» Quoted passage
Start of Block

With Fresh PicksBillboard aims to highlight some of the best and most interesting new sounds across R&B and hip-hop — from Destin Conrad and Masego’s blistering duet to Azealia Banks’ long-teased drill anthem. Be sure to check out this week’s Fresh Picks in our Spotify playlist below.

Freshest Find: Rapsody, “Asteroids”

“My insecurity is the fear of being rejected / When you this raw they listen with an erection / Niggas pull the Drac’ before they rap about affection / There I go, hard to rap without a message,” Rapsody spits in the first verse of “Asteroids,” her new Hit-Boy-helmed single. With jazzy, percussive production, Hit-Boy provides Rapsody with ample room to lob some “asteroids” at the rest of the rap game. These aren’t direct, petty shots, but astute observations as to where the rap game is in relation to where it could and should be. Rapsody’s flow continues to be virtually peerless; she effortlessly switches between different pockets in the beat without ever making her transitions feel clunky or sloppy. From her slick punchlines to Hit-Boy’s wailing guitar, “Asteroids” is a winner.

UMI, “Why Don’t We Go”

Over a breezy, dream-pop-inflected instrumental, UMI delivers a summery song about escaping into a physical and emotional space of intimacy with her special partner. “Why don’t we go somewhere we only know / Climb into me, into my waterfalls / Up in the clouds, yeah, we’ve been there before,” she croons. She opts for a no-frills vocal delivery, which allows for a greater focus on the heartwarming simplicity of her songwriting and the track’s overarching concept — it doesn’t actually matter where UMI and her lover are going, as long as they’re going together.

Ye Ali feat. RyFy & Dcmbr, “Zodiac”

Joining a long line of horoscope-minded R&B joints, this new link-up between Ye Ali, RyFy and Dcmbr is a worthy addition to the lexicon. Steeped in neo-soul with a dash of alternative rock, “Zodiac” finds the three artists not-so-radically flipping the script on the star sign concept. Instead of whittling down the different signs and eventually landing on one that is inherently incompatible with them — they land on them all. “Virgos in LA, Capricorns make me stay / Leos can’t be tamed, but I like it that way / Taurus what I want, Scorpio’s what I need / Every damn day I need a zodiac freak,” Ye sings over the slinky arrangement, just barely reaching the deepest points of his breathy lower register in the process.

End of Block

Page images and extracted text

Start of Block

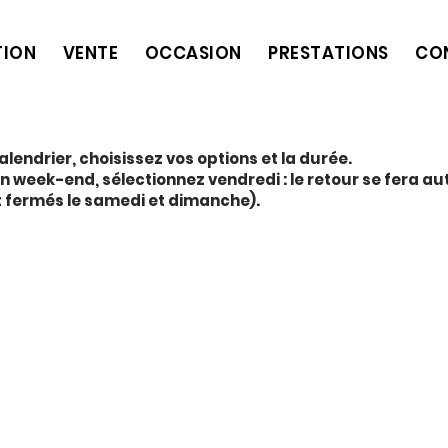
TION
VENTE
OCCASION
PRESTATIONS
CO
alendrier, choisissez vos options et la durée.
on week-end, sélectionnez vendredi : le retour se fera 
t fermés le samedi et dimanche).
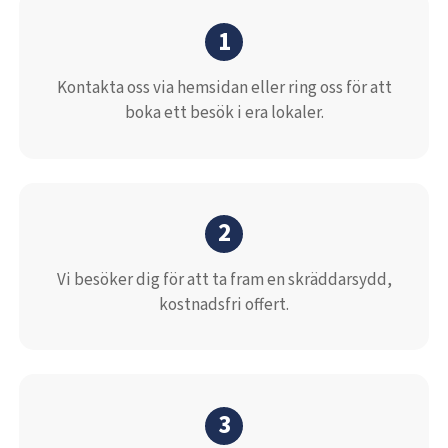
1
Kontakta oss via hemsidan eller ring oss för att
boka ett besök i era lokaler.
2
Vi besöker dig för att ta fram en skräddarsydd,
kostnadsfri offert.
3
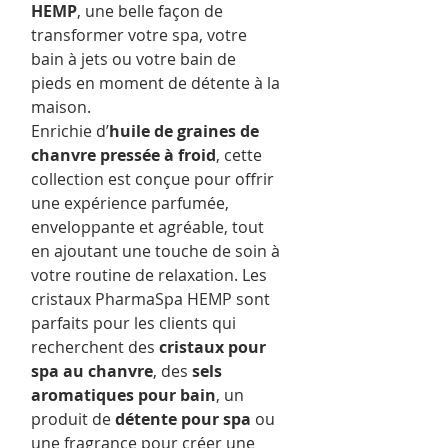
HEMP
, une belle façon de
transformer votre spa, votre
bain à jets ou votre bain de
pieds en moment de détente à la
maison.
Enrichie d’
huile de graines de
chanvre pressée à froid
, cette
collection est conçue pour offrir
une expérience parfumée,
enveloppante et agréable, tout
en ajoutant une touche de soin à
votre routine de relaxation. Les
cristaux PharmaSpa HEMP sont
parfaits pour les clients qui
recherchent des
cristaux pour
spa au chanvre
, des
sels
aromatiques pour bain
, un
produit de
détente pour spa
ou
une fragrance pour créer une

End of Block

» Work instruction 1
Which star signs are named in the lyric quoted from "Zodiac" in the Fresh Picks column?
» Work instruction 2
Copy the extracted text from all the page image entries line for line, leaving the pictures out.

» Response box 1
Virgos, Capricorns, Leos, Taurus, Scorpio

» Response box 2
TION
VENTE
OCCASION
PRESTATIONS
CO
alendrier, choisissez vos options et la durée.
on week-end, sélectionnez vendredi : le retour se fera 
t fermés le samedi et dimanche).
1
Kontakta oss via hemsidan eller ring oss för att
boka ett besök i era lokaler.
2
Vi besöker dig för att ta fram en skräddarsydd,
kostnadsfri offert.
3
HEMP
, une belle façon de
transformer votre spa, votre
bain à jets ou votre bain de
pieds en moment de détente à la
maison.
Enrichie d’
huile de graines de
chanvre pressée à froid
, cette
collection est conçue pour offrir
une expérience parfumée,
enveloppante et agréable, tout
en ajoutant une touche de soin à
votre routine de relaxation. Les
cristaux PharmaSpa HEMP sont
parfaits pour les clients qui
recherchent des
cristaux pour
spa au chanvre
, des
sels
aromatiques pour bain
, un
produit de
détente pour spa
ou
une fragrance pour créer une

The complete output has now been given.